BeepBoop seems to be the new king
Fragment of a discussion from User talk:Kev
Jump to navigation
Jump to search
Congratulations (again) from me too ;) BeepBoop since 1.2 had very surprising results (nearly 95!!!). And yet nothing worked when I tried to use gradient descent in training models. Would you mind to share a little bit more about this section? E.g. initialization, learning rate, how to prevent getting zero or negative exponent in x^a formula…
I’ve been meaning to release the code for the training, but it’s currently a huge mess and I’m pretty busy! In the meantime, here are some details that might help:
- I initialized the powers to 1, biases to 0, and multipliers to a simple hand-made KNN formula.
- I constrained the powers to be positive, so I guess the formula should really be written as w(x+b)^abs(a).
- I used Adam with a learning rate 1e-3 for optimization.
- Changing the KNN formula of course changes the nearest neighbors, so I alternated between training for a couple thousand steps and rebuilding the tree and making new examples.

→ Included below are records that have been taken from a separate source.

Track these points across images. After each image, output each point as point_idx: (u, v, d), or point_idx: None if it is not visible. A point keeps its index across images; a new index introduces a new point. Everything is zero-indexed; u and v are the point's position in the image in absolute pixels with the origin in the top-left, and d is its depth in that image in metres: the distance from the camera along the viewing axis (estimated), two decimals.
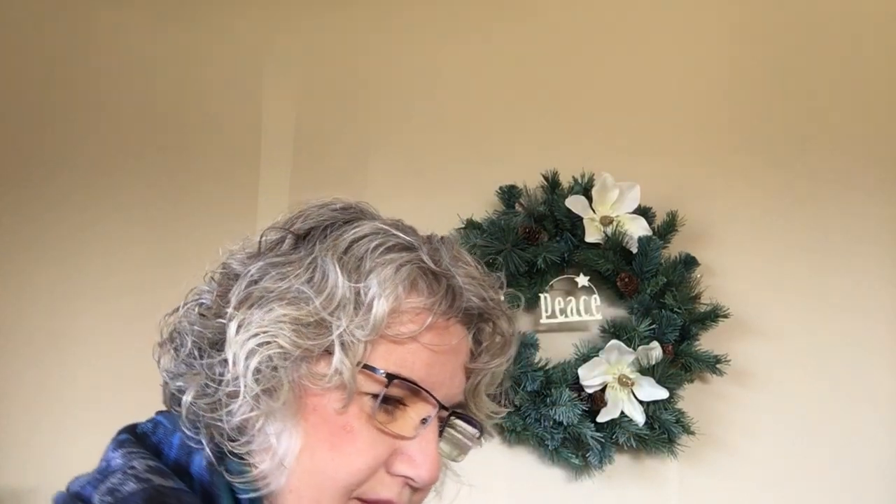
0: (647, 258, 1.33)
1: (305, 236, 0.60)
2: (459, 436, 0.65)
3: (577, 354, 1.34)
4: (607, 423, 1.29)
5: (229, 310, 0.55)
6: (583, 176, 1.40)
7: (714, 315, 1.34)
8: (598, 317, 1.35)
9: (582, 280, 1.36)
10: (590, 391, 1.30)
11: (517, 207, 1.42)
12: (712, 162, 1.47)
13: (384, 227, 0.59)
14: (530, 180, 1.42)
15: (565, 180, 1.41)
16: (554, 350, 1.37)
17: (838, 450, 1.34)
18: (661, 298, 1.33)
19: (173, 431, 0.56)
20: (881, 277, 1.40)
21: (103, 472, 0.52)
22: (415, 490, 0.58)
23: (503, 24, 1.54)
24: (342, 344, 0.54)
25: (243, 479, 0.54)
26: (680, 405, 1.32)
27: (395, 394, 0.56)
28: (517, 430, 1.31)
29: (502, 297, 0.64)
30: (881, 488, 1.33)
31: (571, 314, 1.36)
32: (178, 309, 0.60)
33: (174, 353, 0.58)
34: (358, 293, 0.55)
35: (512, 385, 1.31)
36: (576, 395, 1.29)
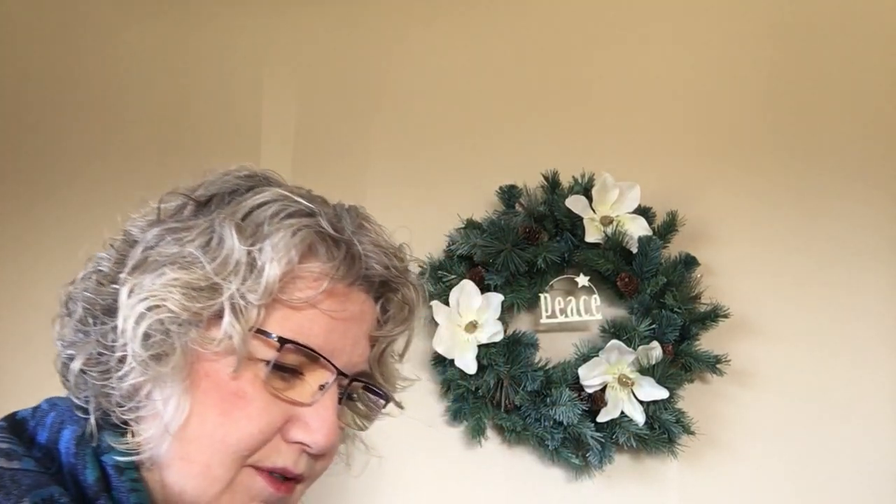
0: (647, 258, 1.33)
1: (207, 203, 0.59)
2: (363, 405, 0.65)
3: (577, 354, 1.34)
4: (607, 422, 1.29)
5: (123, 275, 0.55)
6: (583, 176, 1.40)
7: (714, 315, 1.34)
8: (598, 317, 1.35)
9: (582, 280, 1.36)
10: (590, 391, 1.30)
11: (517, 207, 1.42)
12: (712, 162, 1.47)
13: (286, 193, 0.59)
14: (530, 180, 1.43)
15: (565, 180, 1.41)
16: (554, 350, 1.37)
17: (838, 449, 1.34)
18: (661, 298, 1.33)
19: (48, 412, 0.56)
20: (882, 277, 1.40)
21: None
22: (316, 458, 0.58)
23: (503, 23, 1.54)
24: (233, 307, 0.53)
25: (123, 444, 0.53)
26: (680, 405, 1.32)
27: (291, 360, 0.55)
28: (517, 430, 1.31)
29: (409, 267, 0.65)
30: (881, 488, 1.33)
31: (571, 314, 1.36)
32: (75, 279, 0.59)
33: (69, 319, 0.57)
34: (252, 257, 0.54)
35: (512, 385, 1.31)
36: (576, 394, 1.29)
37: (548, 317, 1.36)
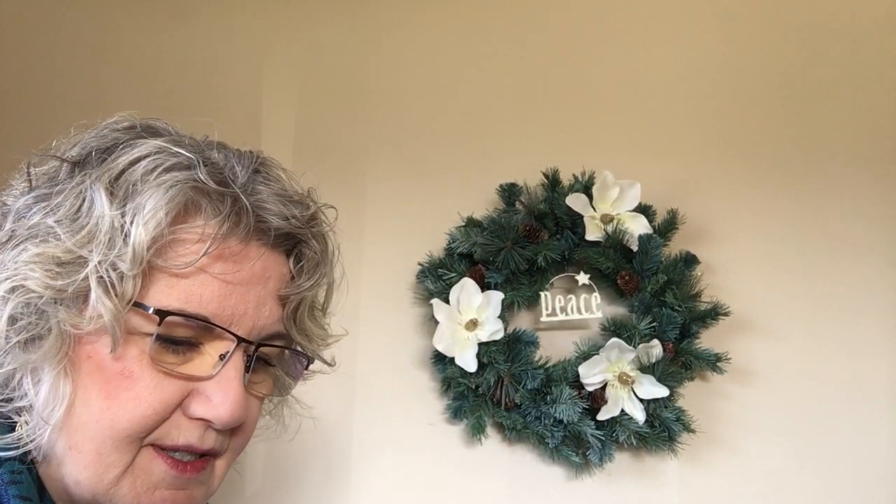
0: (647, 256, 1.33)
1: (81, 162, 0.53)
2: (284, 366, 0.60)
3: (577, 352, 1.34)
4: (607, 421, 1.29)
5: None
6: (583, 174, 1.40)
7: (715, 313, 1.34)
8: (599, 315, 1.35)
9: (582, 278, 1.36)
10: (590, 389, 1.30)
11: (517, 205, 1.42)
12: (713, 160, 1.47)
13: (165, 144, 0.53)
14: (531, 178, 1.43)
15: (566, 178, 1.41)
16: (554, 348, 1.37)
17: (838, 449, 1.34)
18: (661, 296, 1.33)
19: None
20: (882, 276, 1.40)
21: None
22: (231, 432, 0.55)
23: (503, 23, 1.54)
24: (99, 280, 0.48)
25: (4, 440, 0.49)
26: (680, 403, 1.32)
27: (182, 333, 0.51)
28: (517, 429, 1.31)
29: (317, 213, 0.59)
30: (882, 487, 1.33)
31: (572, 312, 1.36)
32: None
33: None
34: (121, 222, 0.49)
35: (512, 383, 1.31)
36: (576, 393, 1.29)
37: (548, 315, 1.36)
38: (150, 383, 0.50)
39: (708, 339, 1.35)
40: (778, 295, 1.40)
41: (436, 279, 1.37)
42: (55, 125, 1.65)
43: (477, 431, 1.32)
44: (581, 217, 1.36)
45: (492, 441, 1.36)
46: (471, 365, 1.31)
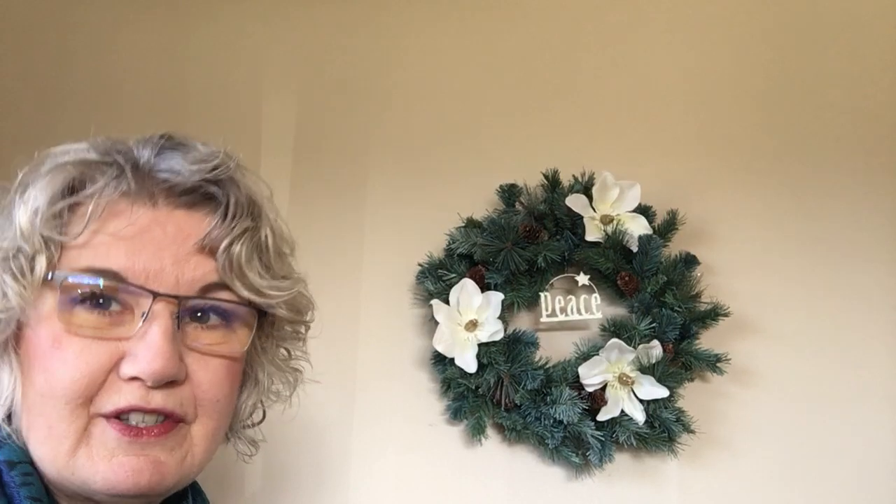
0: (647, 257, 1.33)
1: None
2: (232, 319, 0.58)
3: (577, 353, 1.34)
4: (607, 421, 1.29)
5: None
6: (583, 174, 1.40)
7: (714, 314, 1.34)
8: (599, 315, 1.36)
9: (582, 279, 1.36)
10: (590, 390, 1.30)
11: (517, 206, 1.42)
12: (713, 161, 1.47)
13: (72, 145, 0.57)
14: (530, 179, 1.43)
15: (566, 179, 1.41)
16: (554, 349, 1.37)
17: (838, 449, 1.34)
18: (661, 297, 1.33)
19: None
20: (882, 276, 1.40)
21: None
22: (196, 395, 0.55)
23: (503, 23, 1.54)
24: (14, 268, 0.52)
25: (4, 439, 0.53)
26: (680, 404, 1.32)
27: (96, 289, 0.52)
28: (517, 429, 1.31)
29: (218, 164, 0.59)
30: (881, 488, 1.33)
31: (572, 313, 1.36)
32: None
33: None
34: (8, 209, 0.54)
35: (512, 383, 1.31)
36: (576, 393, 1.29)
37: (548, 315, 1.36)
38: (76, 348, 0.52)
39: (708, 340, 1.35)
40: (778, 295, 1.40)
41: (436, 280, 1.37)
42: (55, 125, 1.67)
43: (477, 432, 1.32)
44: (581, 218, 1.36)
45: (492, 442, 1.36)
46: (471, 365, 1.31)
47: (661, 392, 1.27)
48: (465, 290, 1.34)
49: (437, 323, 1.33)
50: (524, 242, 1.35)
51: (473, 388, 1.32)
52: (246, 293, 0.57)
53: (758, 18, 1.52)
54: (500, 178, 1.42)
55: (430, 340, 1.34)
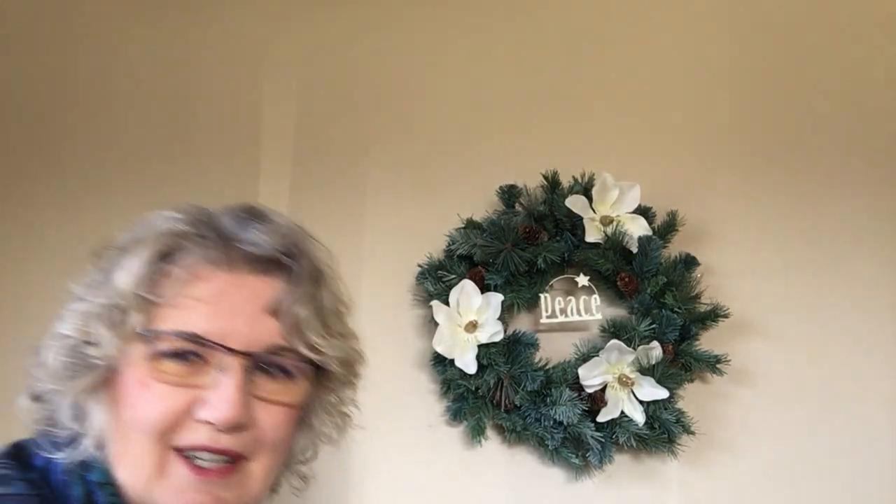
0: (647, 258, 1.33)
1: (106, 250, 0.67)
2: (284, 376, 0.66)
3: (577, 354, 1.34)
4: (607, 422, 1.29)
5: None
6: (583, 176, 1.40)
7: (714, 315, 1.34)
8: (598, 316, 1.35)
9: (582, 280, 1.36)
10: (590, 391, 1.30)
11: (517, 207, 1.42)
12: (712, 162, 1.47)
13: (166, 212, 0.67)
14: (530, 180, 1.42)
15: (565, 180, 1.41)
16: (554, 350, 1.37)
17: (838, 449, 1.34)
18: (661, 298, 1.33)
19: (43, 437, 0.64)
20: (882, 276, 1.40)
21: None
22: (257, 437, 0.63)
23: (503, 23, 1.54)
24: (99, 317, 0.61)
25: (95, 462, 0.61)
26: (680, 405, 1.32)
27: (181, 348, 0.61)
28: (517, 430, 1.31)
29: (296, 240, 0.68)
30: (881, 488, 1.33)
31: (571, 314, 1.36)
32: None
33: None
34: (114, 272, 0.63)
35: (512, 384, 1.31)
36: (576, 394, 1.29)
37: (548, 317, 1.36)
38: (161, 391, 0.60)
39: (707, 341, 1.35)
40: (777, 296, 1.40)
41: (435, 281, 1.37)
42: (55, 125, 1.66)
43: (477, 433, 1.32)
44: (581, 219, 1.36)
45: (492, 443, 1.35)
46: (470, 367, 1.31)
47: (661, 393, 1.27)
48: (465, 292, 1.34)
49: (436, 324, 1.33)
50: (524, 243, 1.35)
51: (473, 389, 1.32)
52: (306, 352, 0.65)
53: (758, 20, 1.52)
54: (500, 179, 1.42)
55: (429, 341, 1.34)
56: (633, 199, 1.38)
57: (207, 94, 1.53)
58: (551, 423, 1.29)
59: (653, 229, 1.37)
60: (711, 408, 1.36)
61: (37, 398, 0.65)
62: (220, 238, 0.64)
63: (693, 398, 1.34)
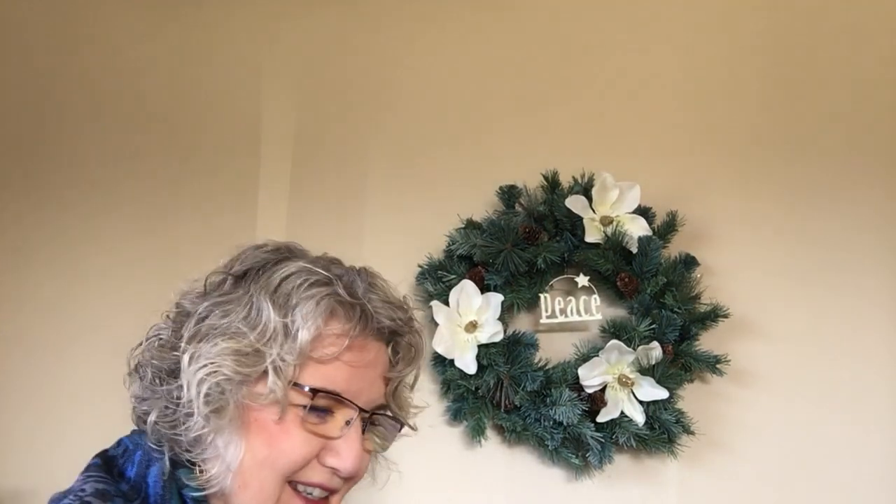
0: (647, 258, 1.33)
1: (243, 277, 0.71)
2: (384, 430, 0.77)
3: (577, 354, 1.34)
4: (607, 422, 1.29)
5: (182, 344, 0.67)
6: (583, 176, 1.40)
7: (714, 315, 1.34)
8: (598, 317, 1.36)
9: (582, 280, 1.36)
10: (590, 391, 1.30)
11: (517, 207, 1.42)
12: (712, 162, 1.47)
13: (307, 265, 0.71)
14: (530, 180, 1.43)
15: (565, 180, 1.41)
16: (554, 350, 1.37)
17: (838, 450, 1.34)
18: (661, 298, 1.33)
19: (135, 451, 0.68)
20: (882, 276, 1.40)
21: (66, 493, 0.62)
22: (345, 479, 0.72)
23: (503, 23, 1.54)
24: (275, 369, 0.65)
25: (195, 481, 0.66)
26: (680, 405, 1.32)
27: (322, 403, 0.68)
28: (517, 430, 1.31)
29: (412, 315, 0.76)
30: (881, 488, 1.34)
31: (571, 314, 1.36)
32: (141, 344, 0.71)
33: (140, 381, 0.70)
34: (286, 325, 0.67)
35: (512, 385, 1.31)
36: (576, 395, 1.29)
37: (548, 317, 1.36)
38: (301, 438, 0.67)
39: (707, 341, 1.35)
40: (777, 297, 1.40)
41: (435, 281, 1.37)
42: (55, 126, 1.66)
43: (477, 433, 1.32)
44: (581, 219, 1.36)
45: (492, 443, 1.36)
46: (470, 367, 1.31)
47: (661, 393, 1.28)
48: (465, 292, 1.34)
49: (436, 324, 1.33)
50: (524, 244, 1.35)
51: (473, 389, 1.32)
52: (396, 413, 0.76)
53: (757, 20, 1.52)
54: (500, 180, 1.42)
55: (429, 342, 1.34)
56: (633, 199, 1.38)
57: (207, 94, 1.53)
58: (551, 423, 1.29)
59: (653, 229, 1.37)
60: (711, 408, 1.36)
61: (165, 418, 0.67)
62: (363, 310, 0.70)
63: (693, 398, 1.34)
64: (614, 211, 1.38)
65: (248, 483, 0.66)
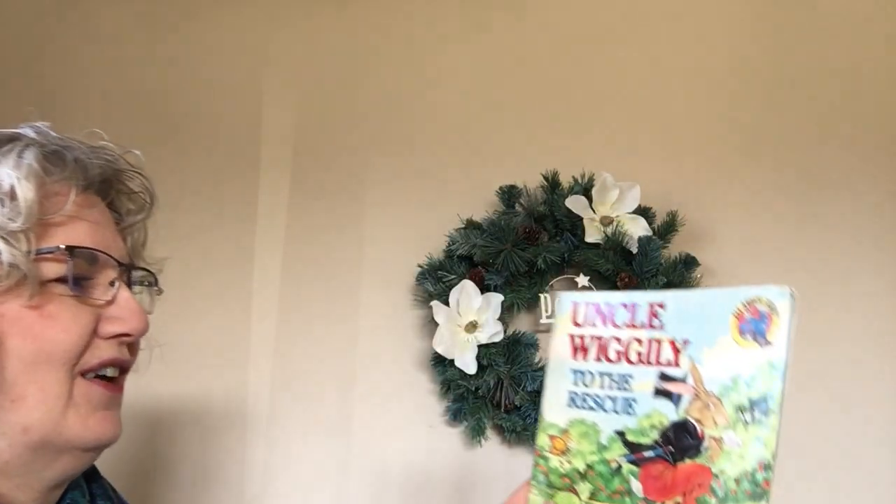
0: (647, 258, 1.33)
1: None
2: (144, 288, 0.69)
3: None
4: None
5: None
6: (583, 176, 1.40)
7: None
8: None
9: (582, 280, 1.36)
10: None
11: (517, 207, 1.42)
12: (713, 162, 1.47)
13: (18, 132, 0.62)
14: (530, 180, 1.42)
15: (565, 180, 1.41)
16: None
17: (838, 450, 1.34)
18: None
19: None
20: (882, 276, 1.40)
21: None
22: (132, 346, 0.63)
23: (503, 24, 1.54)
24: (2, 238, 0.54)
25: None
26: None
27: (78, 269, 0.58)
28: (517, 430, 1.31)
29: (122, 157, 0.68)
30: (881, 489, 1.34)
31: None
32: None
33: None
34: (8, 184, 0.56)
35: (512, 385, 1.31)
36: None
37: (548, 317, 1.36)
38: (70, 316, 0.57)
39: None
40: None
41: (435, 281, 1.37)
42: (55, 126, 1.64)
43: (477, 433, 1.32)
44: (581, 219, 1.36)
45: (492, 443, 1.35)
46: (470, 367, 1.31)
47: None
48: (465, 292, 1.34)
49: (436, 324, 1.33)
50: (524, 244, 1.35)
51: (473, 389, 1.32)
52: (146, 267, 0.69)
53: (757, 20, 1.52)
54: (500, 180, 1.42)
55: (429, 342, 1.34)
56: (633, 199, 1.38)
57: (207, 94, 1.53)
58: None
59: (653, 230, 1.37)
60: None
61: None
62: (75, 158, 0.62)
63: None
64: (614, 211, 1.38)
65: (24, 392, 0.54)
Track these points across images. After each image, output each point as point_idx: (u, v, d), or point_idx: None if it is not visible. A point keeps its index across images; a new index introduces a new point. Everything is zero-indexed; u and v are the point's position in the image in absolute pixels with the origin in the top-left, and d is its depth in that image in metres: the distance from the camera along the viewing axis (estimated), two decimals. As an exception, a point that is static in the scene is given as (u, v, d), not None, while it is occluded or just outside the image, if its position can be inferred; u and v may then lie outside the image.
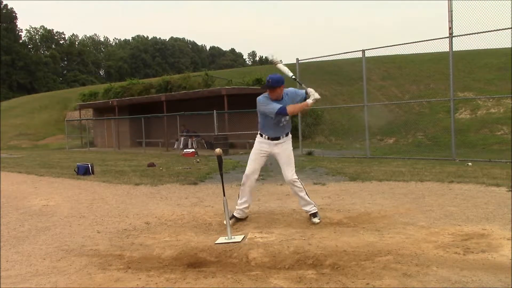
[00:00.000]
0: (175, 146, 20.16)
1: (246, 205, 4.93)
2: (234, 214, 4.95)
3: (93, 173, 10.47)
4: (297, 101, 4.74)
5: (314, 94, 4.61)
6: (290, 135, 4.94)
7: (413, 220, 4.70)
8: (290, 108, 4.60)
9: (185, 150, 16.55)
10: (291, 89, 4.86)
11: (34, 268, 3.67)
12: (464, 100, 17.68)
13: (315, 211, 4.82)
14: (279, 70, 4.95)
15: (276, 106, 4.60)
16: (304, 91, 4.77)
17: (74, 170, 10.66)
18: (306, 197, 4.81)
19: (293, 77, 4.87)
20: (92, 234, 4.76)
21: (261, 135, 4.90)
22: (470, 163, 9.67)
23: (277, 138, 4.83)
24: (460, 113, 17.42)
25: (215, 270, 3.40)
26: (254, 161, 4.89)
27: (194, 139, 19.54)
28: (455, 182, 7.10)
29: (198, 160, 13.67)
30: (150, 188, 7.94)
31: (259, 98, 4.77)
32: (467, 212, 5.00)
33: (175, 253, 3.85)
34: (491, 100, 17.30)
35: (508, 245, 3.68)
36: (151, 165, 11.89)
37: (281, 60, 5.03)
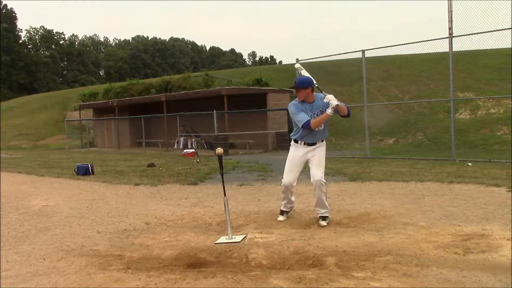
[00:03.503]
0: (175, 146, 20.16)
1: (290, 204, 5.08)
2: (282, 208, 5.08)
3: (93, 173, 10.47)
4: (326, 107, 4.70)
5: (332, 102, 4.54)
6: (325, 141, 4.93)
7: (413, 220, 4.69)
8: (313, 123, 4.65)
9: (185, 150, 16.54)
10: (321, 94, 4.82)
11: (34, 269, 3.66)
12: (464, 100, 17.67)
13: (326, 215, 4.79)
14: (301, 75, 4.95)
15: (303, 118, 4.64)
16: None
17: (74, 171, 10.66)
18: (326, 202, 4.79)
19: (316, 85, 4.78)
20: (92, 234, 4.76)
21: (296, 141, 4.89)
22: (470, 163, 9.66)
23: (314, 144, 4.83)
24: (460, 113, 17.41)
25: (215, 270, 3.40)
26: (290, 170, 4.89)
27: (194, 139, 19.55)
28: (455, 182, 7.10)
29: (198, 160, 13.66)
30: (150, 188, 7.94)
31: (290, 106, 4.84)
32: (467, 212, 5.00)
33: (175, 253, 3.85)
34: (491, 100, 17.28)
35: (508, 245, 3.68)
36: (151, 165, 11.89)
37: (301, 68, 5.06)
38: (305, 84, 4.68)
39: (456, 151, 10.93)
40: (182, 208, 5.99)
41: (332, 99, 4.56)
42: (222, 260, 3.66)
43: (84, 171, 10.40)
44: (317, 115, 4.70)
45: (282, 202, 5.08)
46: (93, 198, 7.17)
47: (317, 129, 4.77)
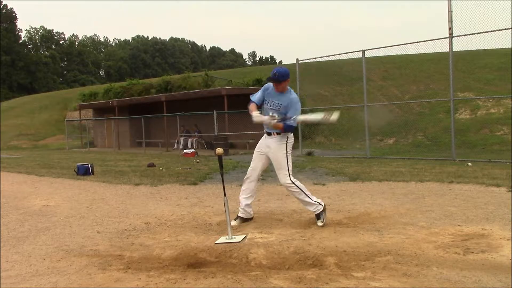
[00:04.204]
0: (175, 147, 20.17)
1: (248, 208, 4.90)
2: (240, 214, 4.93)
3: (93, 173, 10.47)
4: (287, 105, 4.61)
5: (297, 118, 4.57)
6: (287, 136, 4.66)
7: (413, 220, 4.69)
8: (252, 107, 4.69)
9: (185, 151, 16.55)
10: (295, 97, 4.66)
11: (34, 269, 3.66)
12: (464, 100, 17.67)
13: (319, 211, 4.62)
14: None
15: (252, 97, 4.73)
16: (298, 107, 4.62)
17: (74, 171, 10.66)
18: (307, 198, 4.64)
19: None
20: (92, 234, 4.76)
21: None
22: (470, 163, 9.67)
23: (269, 134, 4.72)
24: (460, 113, 17.41)
25: (215, 270, 3.40)
26: (253, 160, 4.89)
27: (194, 139, 19.56)
28: (455, 182, 7.10)
29: (198, 160, 13.67)
30: (150, 188, 7.94)
31: (265, 87, 4.71)
32: (467, 212, 5.00)
33: (175, 253, 3.85)
34: (491, 100, 17.29)
35: (508, 245, 3.68)
36: (151, 165, 11.89)
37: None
38: (285, 77, 4.57)
39: (456, 151, 10.94)
40: (182, 208, 5.99)
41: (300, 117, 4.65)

- For simplicity/efficiency, I used binning to build a histogram over GFs for an observation. Simply normalizing the histogram so it sums to 1 to get an output distribution doesn’t work that well (for one thing, it can produce very low probabilities if the kernel width is small). Instead, I used the output distribution softmax(t * log(histogram + abs(b))) where t and b are learned parameters initialized to 1 and 1e-4.